** Required action **
Output all of the data below exactly as given.

** Records shown **
.....

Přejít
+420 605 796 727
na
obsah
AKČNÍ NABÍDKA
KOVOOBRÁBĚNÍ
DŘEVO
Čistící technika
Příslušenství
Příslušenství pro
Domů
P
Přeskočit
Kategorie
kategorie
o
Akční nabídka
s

.....

** Answer to this exercise **
Přejít
+420 605 796 727
na
obsah
AKČNÍ NABÍDKA
KOVOOBRÁBĚNÍ
DŘEVO
Čistící technika
Příslušenství
Příslušenství pro
Domů
P
Přeskočit
Kategorie
kategorie
o
Akční nabídka
s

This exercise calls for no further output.